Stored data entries
..........
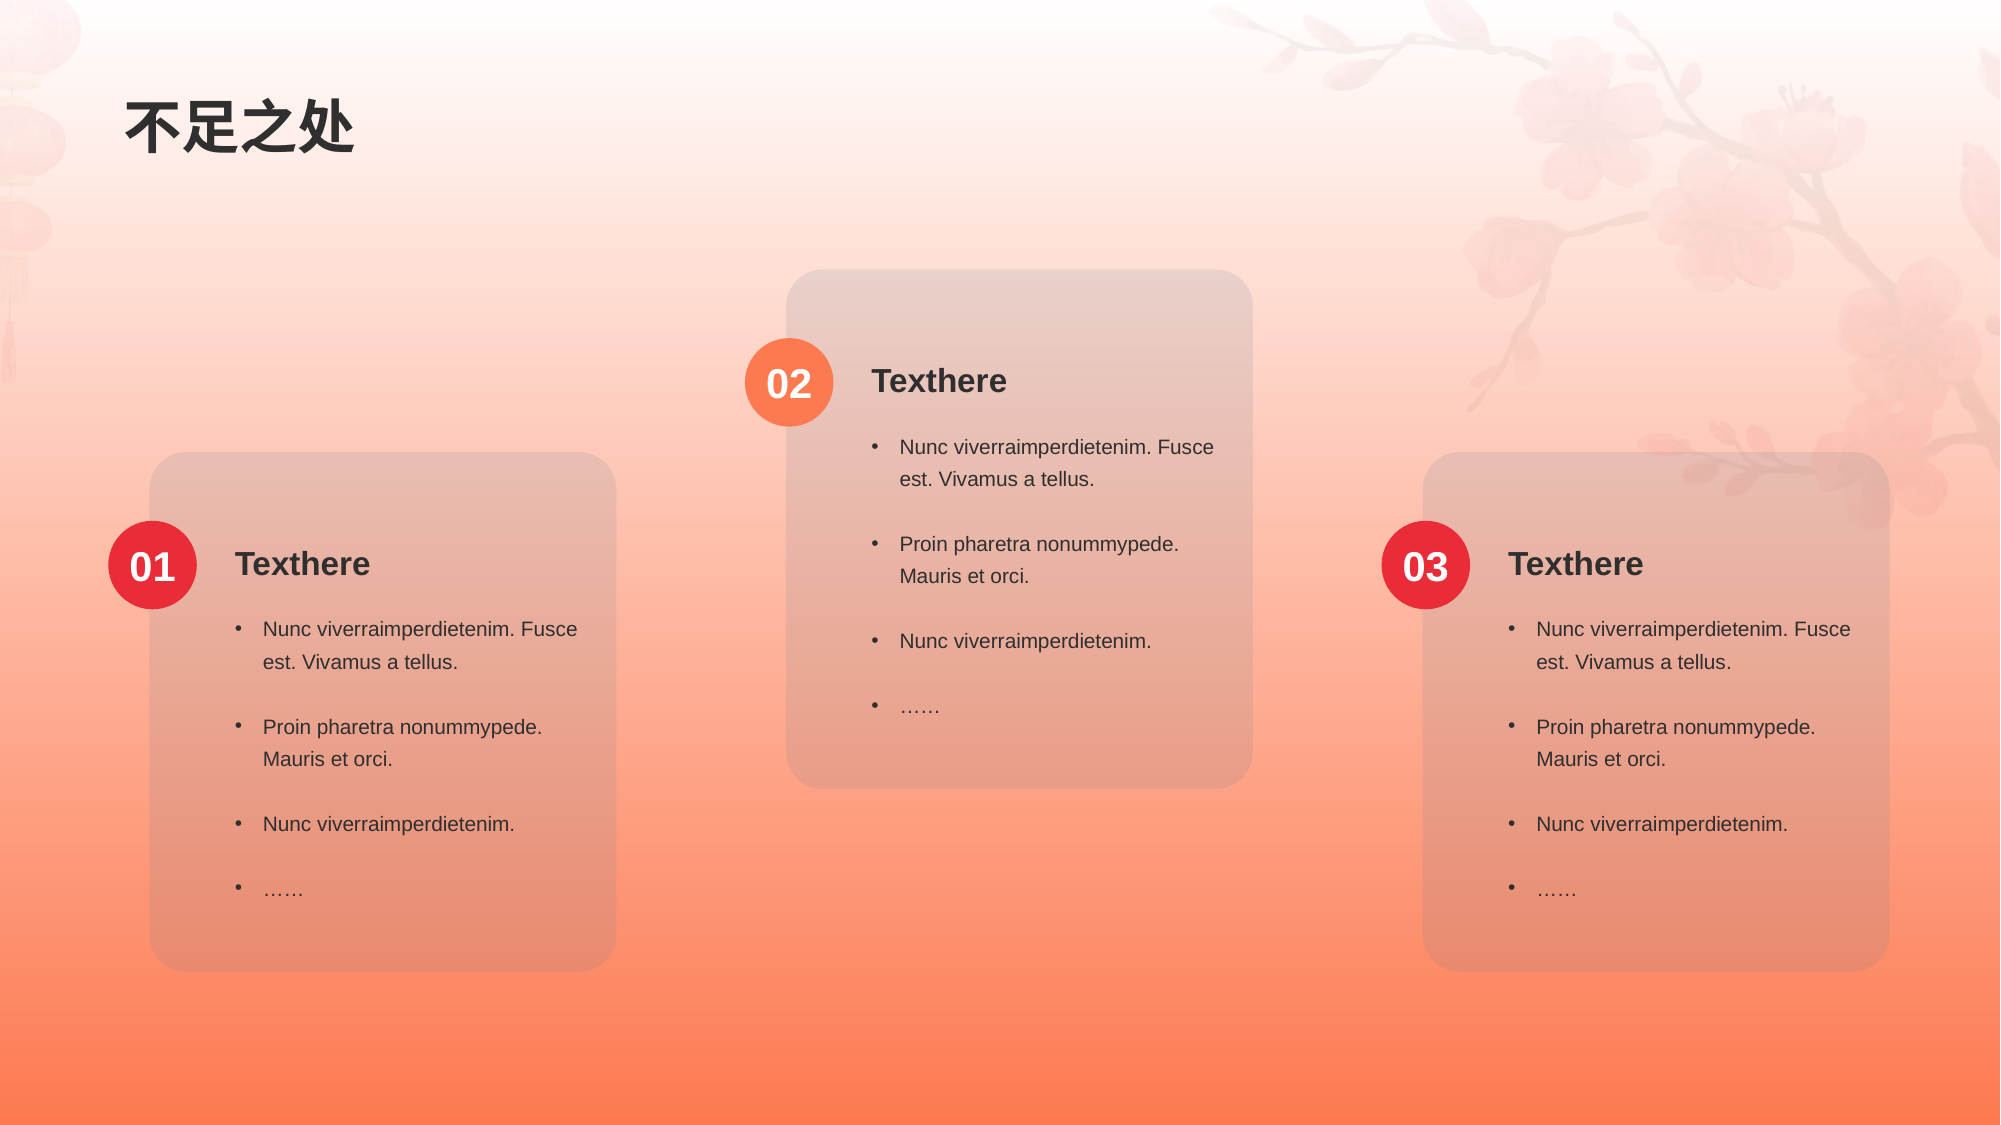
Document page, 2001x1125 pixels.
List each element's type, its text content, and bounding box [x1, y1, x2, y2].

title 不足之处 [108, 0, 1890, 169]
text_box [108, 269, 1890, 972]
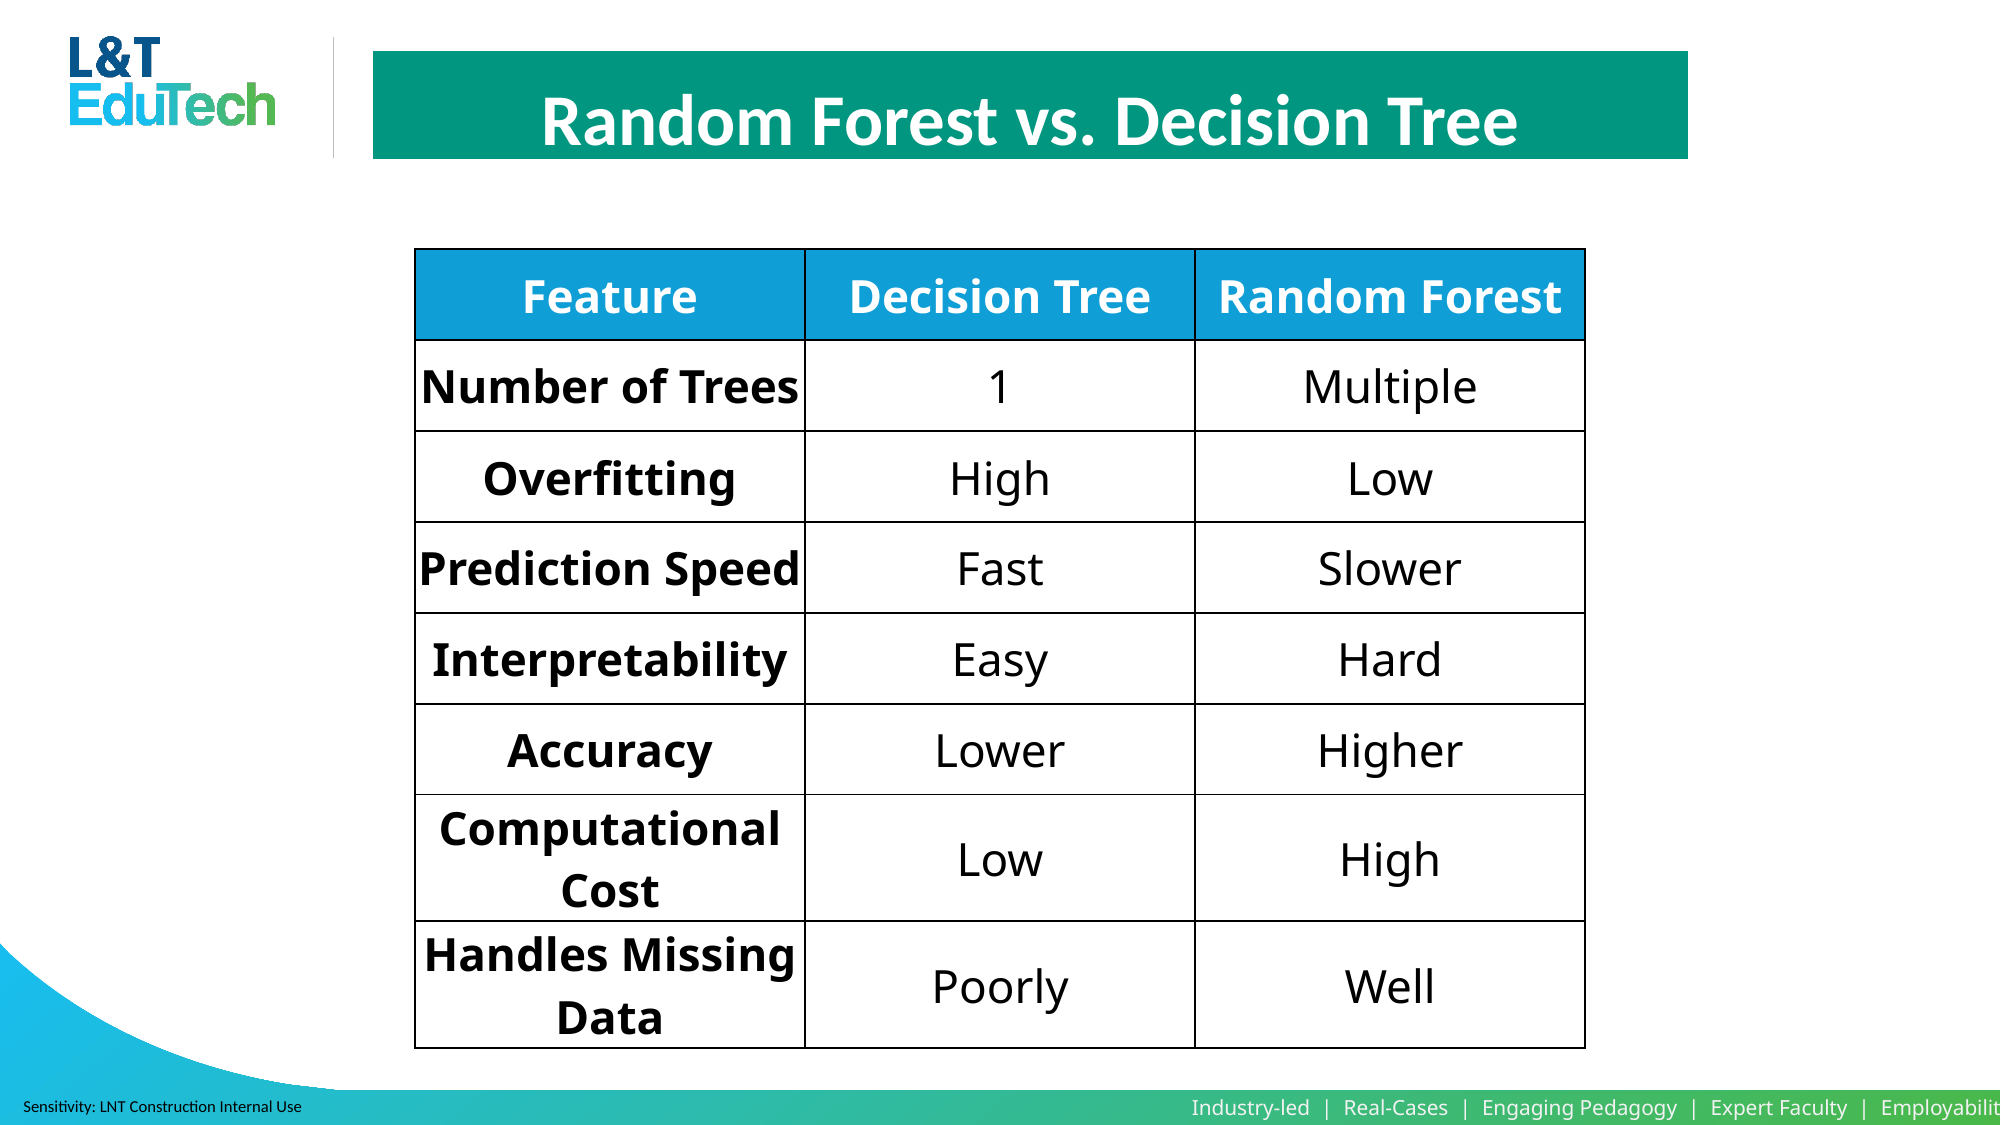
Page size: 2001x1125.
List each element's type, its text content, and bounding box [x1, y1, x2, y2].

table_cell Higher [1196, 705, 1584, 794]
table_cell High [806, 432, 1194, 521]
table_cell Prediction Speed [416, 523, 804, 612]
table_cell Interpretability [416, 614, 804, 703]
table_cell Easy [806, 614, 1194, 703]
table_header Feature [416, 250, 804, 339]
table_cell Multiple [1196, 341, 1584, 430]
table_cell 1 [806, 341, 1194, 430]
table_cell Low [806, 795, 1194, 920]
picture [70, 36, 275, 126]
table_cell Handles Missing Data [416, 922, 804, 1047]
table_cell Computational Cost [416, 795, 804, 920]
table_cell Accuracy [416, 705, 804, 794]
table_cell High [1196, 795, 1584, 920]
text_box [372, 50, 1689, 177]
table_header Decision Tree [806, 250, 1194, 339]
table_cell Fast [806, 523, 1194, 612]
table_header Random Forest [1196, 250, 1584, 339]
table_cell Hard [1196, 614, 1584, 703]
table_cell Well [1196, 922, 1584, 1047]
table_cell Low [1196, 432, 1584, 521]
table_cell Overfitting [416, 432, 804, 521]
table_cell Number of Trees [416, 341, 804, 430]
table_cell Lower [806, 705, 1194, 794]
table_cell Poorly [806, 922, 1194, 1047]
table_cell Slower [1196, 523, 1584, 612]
..........
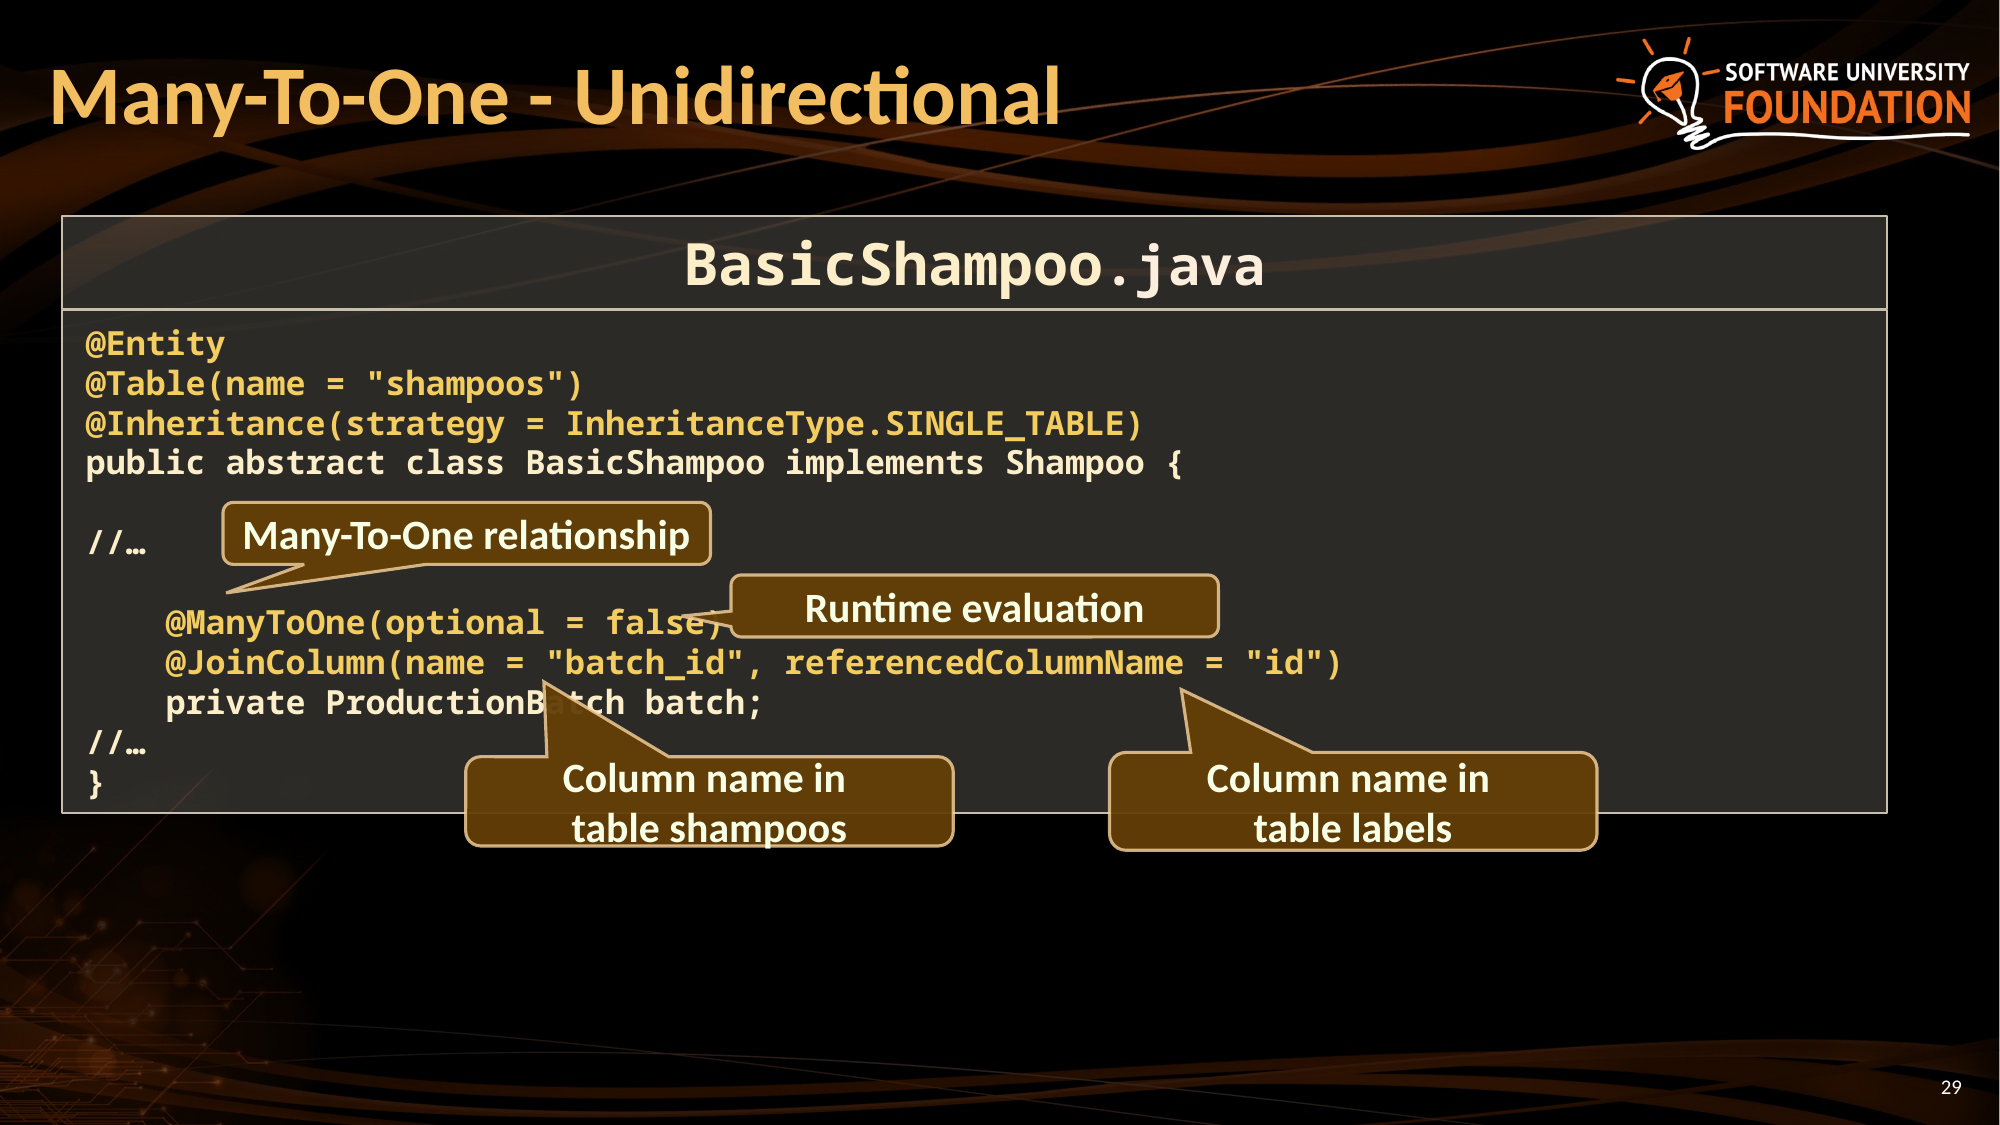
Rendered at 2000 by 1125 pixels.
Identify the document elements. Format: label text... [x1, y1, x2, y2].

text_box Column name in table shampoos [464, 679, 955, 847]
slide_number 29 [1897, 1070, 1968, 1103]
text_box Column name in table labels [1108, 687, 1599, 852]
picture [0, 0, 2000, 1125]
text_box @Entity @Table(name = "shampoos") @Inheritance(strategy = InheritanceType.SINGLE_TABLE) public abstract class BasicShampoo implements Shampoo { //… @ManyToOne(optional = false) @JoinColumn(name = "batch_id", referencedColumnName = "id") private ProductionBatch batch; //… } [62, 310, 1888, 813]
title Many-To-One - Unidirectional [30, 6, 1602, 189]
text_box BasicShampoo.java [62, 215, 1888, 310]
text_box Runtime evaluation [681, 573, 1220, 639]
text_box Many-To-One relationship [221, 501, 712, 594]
..........
◆ PROBLEM DETAILS:
Using the data above, return the lines from the one holding "Document page, 2001x1125 pixels." through the one holding "Page size: 2001x1125." exactly, but not the pictures.

◆ WRITTEN REPLY:
Document page, 2001x1125 pixels.
List each element's type, its text content, and bounding box [x1, y1, x2, y2].

title 不足之处 [108, 0, 1890, 169]
text_box [108, 269, 1890, 972]
Page size: 2001x1125.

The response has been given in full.